**DIRECTIVE**
From the items below, return every line that contains the string "Thursday", copied word for word.
DATA EXTRACT start
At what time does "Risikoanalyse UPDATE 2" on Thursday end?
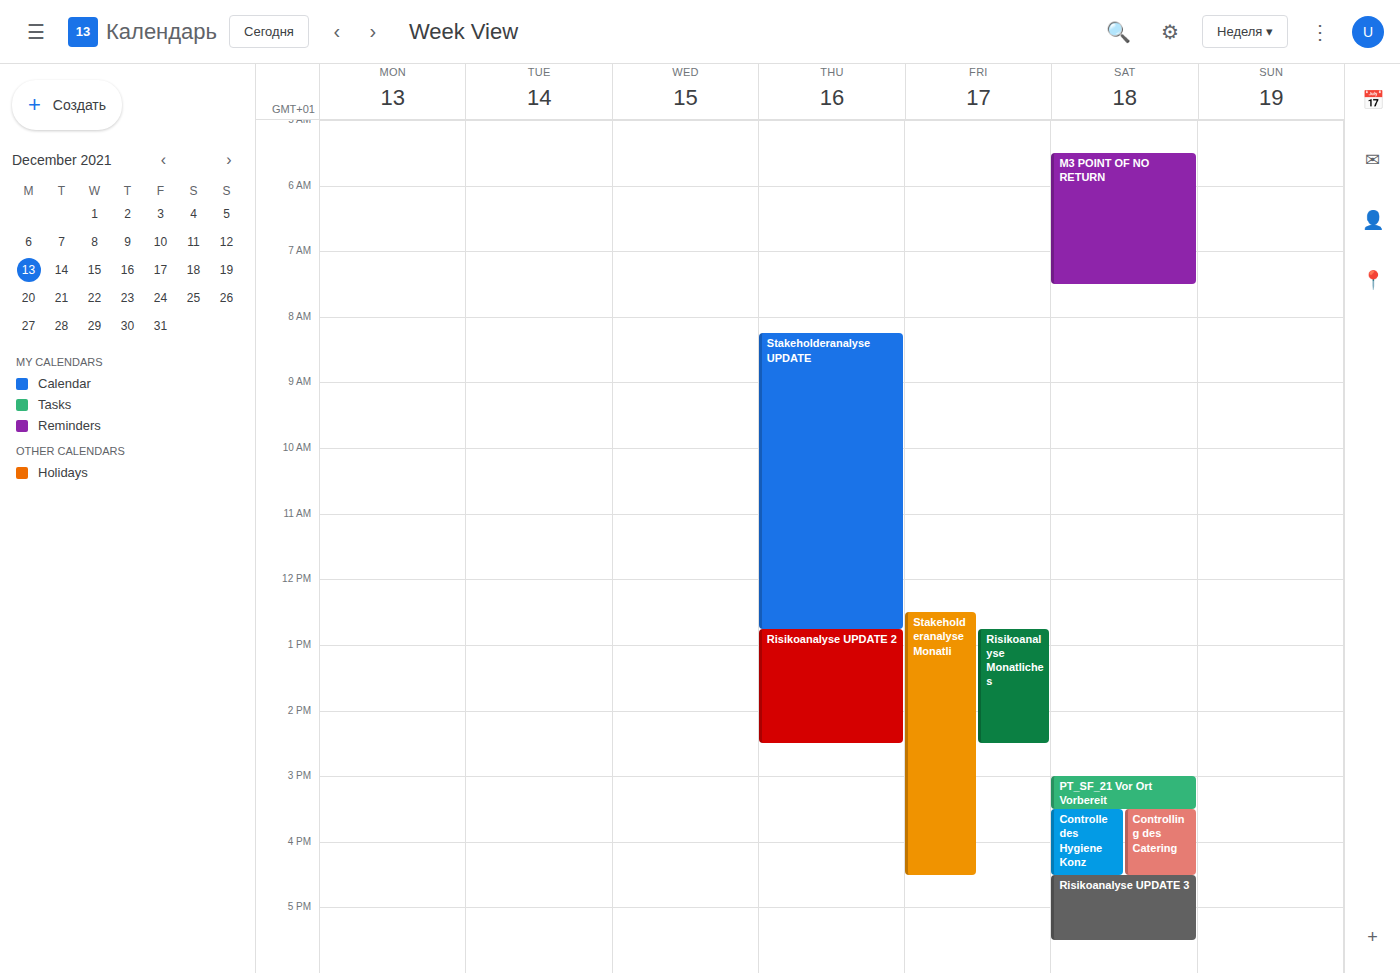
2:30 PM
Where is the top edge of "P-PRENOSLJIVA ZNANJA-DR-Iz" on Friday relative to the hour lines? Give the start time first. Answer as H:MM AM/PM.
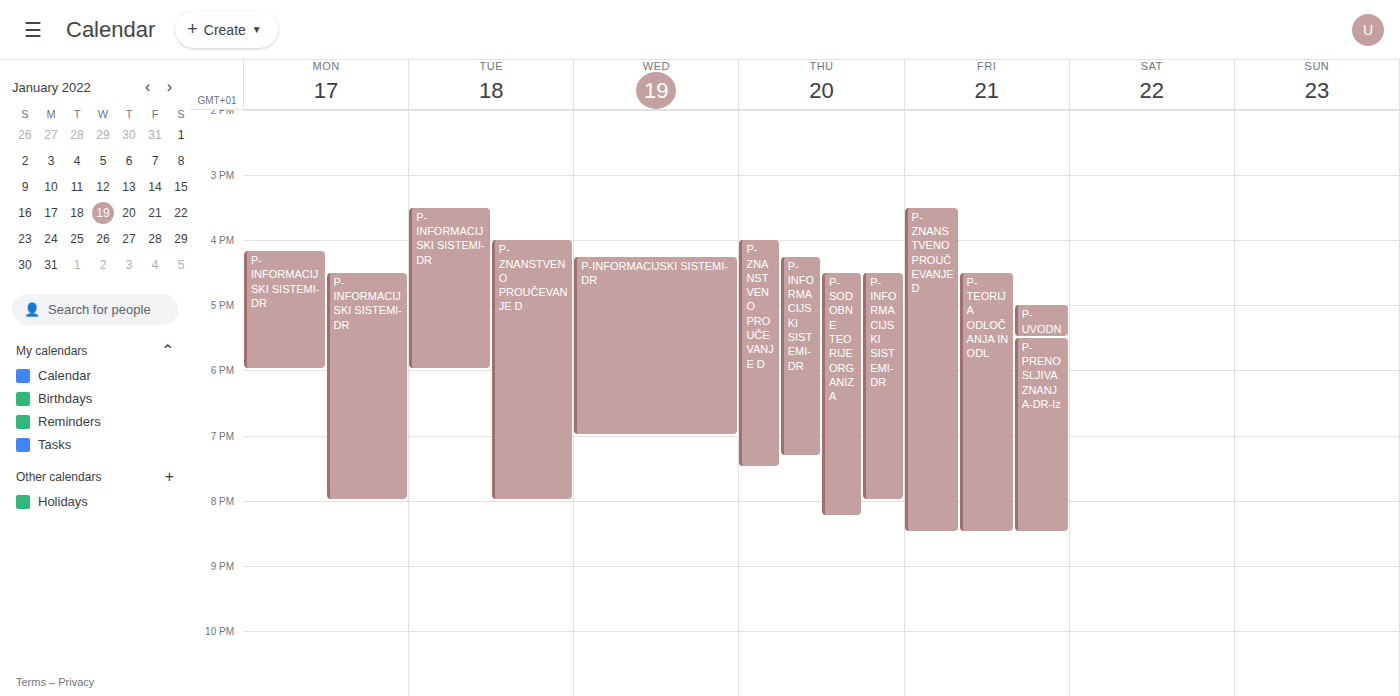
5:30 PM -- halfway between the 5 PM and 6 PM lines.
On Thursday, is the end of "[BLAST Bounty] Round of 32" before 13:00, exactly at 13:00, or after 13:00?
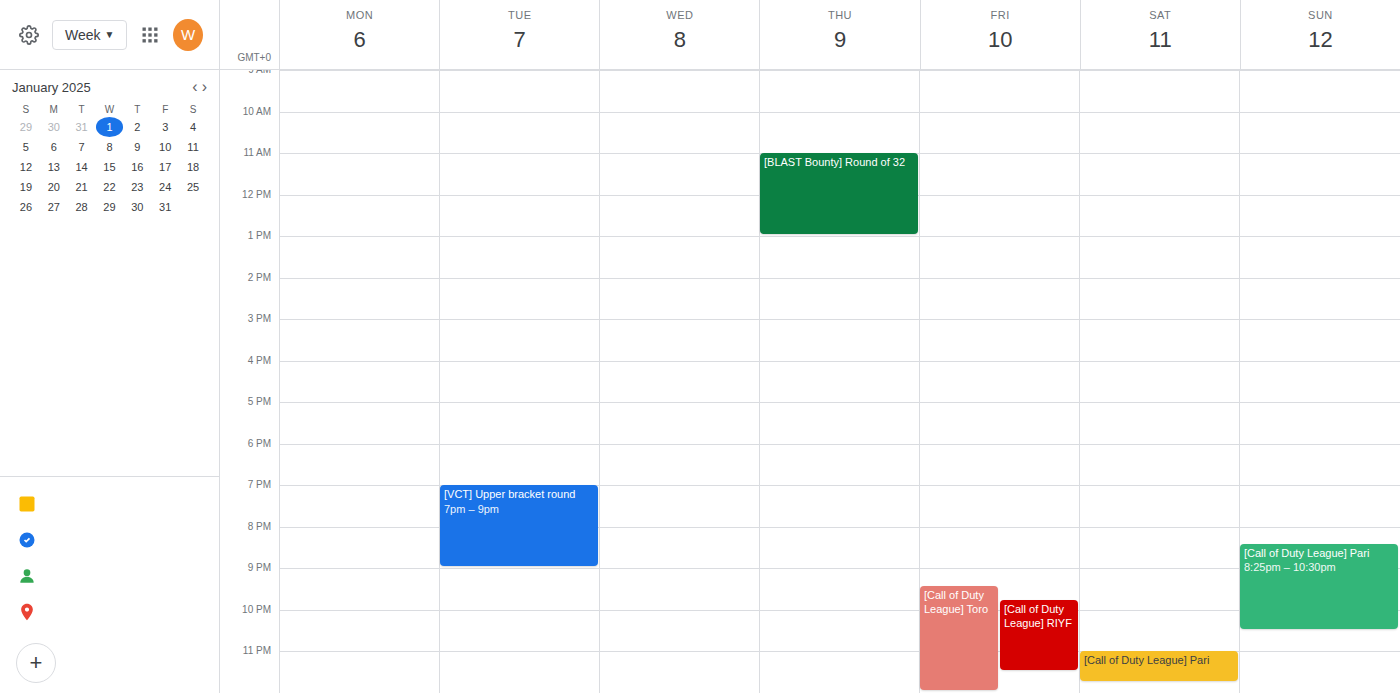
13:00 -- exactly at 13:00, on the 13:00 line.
DATA EXTRACT end
**TASK ANSWER**
At what time does "Risikoanalyse UPDATE 2" on Thursday end?
On Thursday, is the end of "[BLAST Bounty] Round of 32" before 13:00, exactly at 13:00, or after 13:00?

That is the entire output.